Sites that publish their usage reports are easy to find. Put this in the Google Machine and see what pops up: “Top * Total Search Strings” This is what we’re looking for: Usage Stats: Top Referers. Your JoeDog can get himself on that report by doing this:
Bully $ siege -H "Referer: http://www.joedog.org/" -g http://www.pickart.at/
HEAD / HTTP/1.0
User-Agent: Mozilla/5.0 (unknown-x86_64-linux-gnu) Siege/3.0.8
HTTP/1.1 200 OK Date: Fri, 03 Oct 2014 17:53:38 GMT Server: Apache Connection: close Content-Type: text/html
Now if he’s really intent on making that report, he’ll repeat that request a few hundred times and place himself at number two on the chart.

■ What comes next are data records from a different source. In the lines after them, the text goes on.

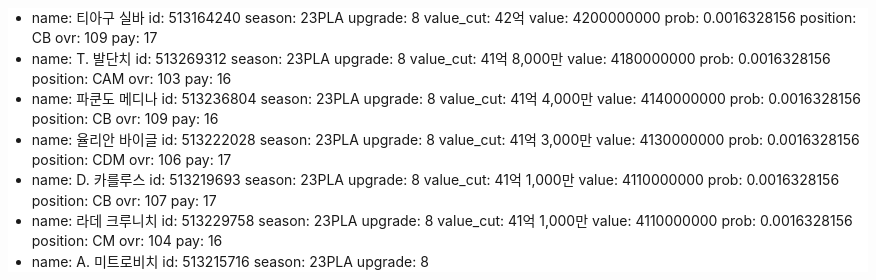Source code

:   - name: 티아구 실바
    id: 513164240
    season: 23PLA
    upgrade: 8
    value_cut: 42억
    value: 4200000000
    prob: 0.0016328156
    position: CB
    ovr: 109
    pay: 17
  - name: T. 발단치
    id: 513269312
    season: 23PLA
    upgrade: 8
    value_cut: 41억 8,000만
    value: 4180000000
    prob: 0.0016328156
    position: CAM
    ovr: 103
    pay: 16
  - name: 파쿤도 메디나
    id: 513236804
    season: 23PLA
    upgrade: 8
    value_cut: 41억 4,000만
    value: 4140000000
    prob: 0.0016328156
    position: CB
    ovr: 109
    pay: 16
  - name: 율리안 바이글
    id: 513222028
    season: 23PLA
    upgrade: 8
    value_cut: 41억 3,000만
    value: 4130000000
    prob: 0.0016328156
    position: CDM
    ovr: 106
    pay: 17
  - name: D. 카를루스
    id: 513219693
    season: 23PLA
    upgrade: 8
    value_cut: 41억 1,000만
    value: 4110000000
    prob: 0.0016328156
    position: CB
    ovr: 107
    pay: 17
  - name: 라데 크루니치
    id: 513229758
    season: 23PLA
    upgrade: 8
    value_cut: 41억 1,000만
    value: 4110000000
    prob: 0.0016328156
    position: CM
    ovr: 104
    pay: 16
  - name: A. 미트로비치
    id: 513215716
    season: 23PLA
    upgrade: 8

But here’s the thing: Referer Spammers will spam your logs even if you don’t publish your reports. They’ll go to all that trouble just to lure webmasters to their esoteric fetish sites.
So what can you do to prevent this stuff? Mostly you can decrease their incentive.
- Put your usage stats inside a password protected area
- Add a robots.txt with a bot exclusion rule so search engines don’t index it.
- Add a nofollow directive inside every link, again so engines don’t index them
I guarantee you’ll still get the stuff. They’ll send faked referrals just to capture the attention of the site’s administrators but at least you won’t award them with a boost to their Page Rank.
NOTE: Yes, Your JoeDog spelled Referrer with only two r’s. Most humans use three. Phillip Hallam-Baker is not most humans. He was the first guy to miss an ‘r’ in the original HTTP specification. I say, “first guy” because hundreds of eyeballs viewed that document and none of them noticed the misspelling. By the time it became RFC1945, “Referer” was set in stone. It would have been easier to change the world’s English-language dictionaries at that point….